91Ó°ÊÓ

When we talk about the independence assumption in probability, we're essentially saying that the occurrence of one event does not affect the occurrence of another. More formally, two events, A and B, are independent if the probability of A occurring, given that B occurs, is the same as the probability of A occurring without any information about B. Mathematically, this is expressed as:

• \( P(A \mid B) = P(A) \)

In the context of our exercise, each resident's decision to call E-Comm is assumed to be independent. This means that if Resident A decides to make a call, it does not influence Resident B's decision to do the same. However, is this assumption realistic? Often in real-life scenarios, external factors can influence the decisions of many individuals at once. For example, a sudden emergency or news might increase the likelihood of many residents calling E-Comm.

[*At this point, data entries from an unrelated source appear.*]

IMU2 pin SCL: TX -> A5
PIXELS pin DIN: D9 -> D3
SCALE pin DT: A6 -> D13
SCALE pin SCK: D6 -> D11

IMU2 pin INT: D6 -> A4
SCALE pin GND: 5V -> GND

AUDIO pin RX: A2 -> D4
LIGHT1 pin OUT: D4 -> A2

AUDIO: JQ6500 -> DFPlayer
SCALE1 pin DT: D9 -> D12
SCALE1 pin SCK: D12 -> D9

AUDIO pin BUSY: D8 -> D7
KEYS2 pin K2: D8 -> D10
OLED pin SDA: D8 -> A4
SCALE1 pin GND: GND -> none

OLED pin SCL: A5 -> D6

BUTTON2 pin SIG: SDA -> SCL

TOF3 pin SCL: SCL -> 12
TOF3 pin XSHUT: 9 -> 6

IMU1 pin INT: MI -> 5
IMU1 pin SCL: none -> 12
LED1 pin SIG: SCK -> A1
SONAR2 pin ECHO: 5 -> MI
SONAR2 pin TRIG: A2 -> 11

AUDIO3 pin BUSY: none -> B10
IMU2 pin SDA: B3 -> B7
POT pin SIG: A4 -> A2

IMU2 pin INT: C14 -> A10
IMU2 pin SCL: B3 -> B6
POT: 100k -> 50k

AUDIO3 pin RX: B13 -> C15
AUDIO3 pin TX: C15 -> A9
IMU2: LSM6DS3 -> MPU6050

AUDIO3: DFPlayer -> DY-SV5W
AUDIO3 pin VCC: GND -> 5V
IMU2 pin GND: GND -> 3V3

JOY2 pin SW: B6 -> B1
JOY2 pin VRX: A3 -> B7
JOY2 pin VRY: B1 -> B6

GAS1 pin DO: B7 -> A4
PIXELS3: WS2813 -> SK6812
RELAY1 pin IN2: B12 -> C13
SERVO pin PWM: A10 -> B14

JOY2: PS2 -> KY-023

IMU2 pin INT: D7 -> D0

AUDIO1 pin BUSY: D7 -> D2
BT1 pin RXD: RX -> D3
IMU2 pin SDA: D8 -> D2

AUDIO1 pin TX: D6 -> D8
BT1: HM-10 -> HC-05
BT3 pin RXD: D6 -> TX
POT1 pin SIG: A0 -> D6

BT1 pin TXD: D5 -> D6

Therefore, while the independence assumption simplifies calculations, it may not always reflect true human behavior.

Calculating probability requires converting fractional representations to decimals to simplify the computation. Once probabilities are expressed in decimal form, you can perform various operations like multiplication or exponentiation. In the exercise, the probability that a single resident calls E-Comm is given as a fraction:

• \( \frac{1.37}{1000} \)

This can be converted to a decimal to become 0.00137. When dealing with multiple independent events, knowing how to manipulate these figures becomes essential. Probability calculations can help determine the likelihood of specific outcomes, providing valuable insights for planning and decision-making under uncertainty. By mastering these foundational skills, students can navigate more complex problems with confidence.

When attempting to find the probability of multiple independent events, you multiply the probabilities of each event. For the situation where we want all two million residents to call, we elevate the probability of one resident calling, 0.00137, to the power of two million. This means:

• \( (0.00137)^{2000000} \)

Exponentiation is used here because each additional event (resident calling) compounds the initial probability. Since 0.00137 is much less than 1 and is raised to a very high power, the resulting probability is incredibly small. Practically, it approaches zero. This illustrates the nature of exponential growth or decay - small probabilities decrease significantly when combined over many events. Hence, for everyday situations, understanding how to calculate probabilities for multiple events can help in anticipating outcomes under various scenarios. Learning these techniques empowers students to better interpret and analyze real-world probabilities.